Items that are usually merchandised within essential areas can stay on sale if it means the aisle remains accessible for essential items. Likewise, items like lightbulbs or rubber gloves that might potentially be categorised as a homeware item can remain within the essentials category if they would commonly be on sale in stores that are allowed to be open – like convenience stores and petrol stations.

The Welsh Government website states “Other products can only be sold through delivery services, whether that is conducted online, by telephone or mail order.” Click and collect services are only permitted for stores that are already allowed to be open. What does it mean for your Wales based convenience store? The law is in place to make the environment fairer for small businesses but if you run a large store, you should remove from sale, cover or restrict access to large sections of goods like toys and seasonal decorations, homeware, garden care items, stationery and clothing. Smaller sections of items can remain if the items are commonly sold in essential stores – greetings cards etc and where restrictions within the store would make it more difficult for shoppers and staff to remain socially distant.

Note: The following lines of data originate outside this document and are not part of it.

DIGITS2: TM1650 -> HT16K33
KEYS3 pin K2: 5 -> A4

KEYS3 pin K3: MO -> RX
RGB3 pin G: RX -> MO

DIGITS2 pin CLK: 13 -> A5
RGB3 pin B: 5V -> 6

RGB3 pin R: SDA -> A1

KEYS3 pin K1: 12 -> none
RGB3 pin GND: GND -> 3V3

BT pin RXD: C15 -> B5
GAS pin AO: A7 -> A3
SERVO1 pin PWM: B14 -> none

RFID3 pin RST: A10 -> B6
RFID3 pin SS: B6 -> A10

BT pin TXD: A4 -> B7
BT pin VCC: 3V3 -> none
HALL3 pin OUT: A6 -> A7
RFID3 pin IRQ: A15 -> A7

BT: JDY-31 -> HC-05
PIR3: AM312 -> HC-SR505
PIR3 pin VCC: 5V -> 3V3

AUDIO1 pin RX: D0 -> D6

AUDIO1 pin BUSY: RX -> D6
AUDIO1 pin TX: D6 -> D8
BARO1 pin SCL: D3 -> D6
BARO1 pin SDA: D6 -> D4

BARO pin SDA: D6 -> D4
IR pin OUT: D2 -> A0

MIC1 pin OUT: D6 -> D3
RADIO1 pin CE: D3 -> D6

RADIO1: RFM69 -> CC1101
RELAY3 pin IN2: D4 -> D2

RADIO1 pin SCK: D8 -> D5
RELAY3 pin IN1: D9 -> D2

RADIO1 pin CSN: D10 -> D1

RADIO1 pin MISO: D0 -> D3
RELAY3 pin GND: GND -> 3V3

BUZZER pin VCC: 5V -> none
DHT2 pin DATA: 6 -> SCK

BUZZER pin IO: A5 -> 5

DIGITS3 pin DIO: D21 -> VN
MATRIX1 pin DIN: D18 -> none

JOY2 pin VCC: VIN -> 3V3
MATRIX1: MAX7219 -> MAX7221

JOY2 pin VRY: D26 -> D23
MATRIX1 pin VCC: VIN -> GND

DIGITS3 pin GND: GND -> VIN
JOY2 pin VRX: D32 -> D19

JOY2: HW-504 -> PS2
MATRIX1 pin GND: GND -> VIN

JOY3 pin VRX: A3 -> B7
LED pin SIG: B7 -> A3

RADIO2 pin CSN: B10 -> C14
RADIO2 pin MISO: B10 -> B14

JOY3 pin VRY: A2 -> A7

You may continue to run Home Delivery services or Click and Collect – if you don’t yet offer these services, ask us about Basket, which can help you get your store online. According to Lee Waters, Welsh Deputy Economy and Transport Minister in an interview with BBC Wales, "This is not the last lockdown we are likely to see. The projections we published in a worst-case scenario show it's likely we are going to need another firebreak in January or February."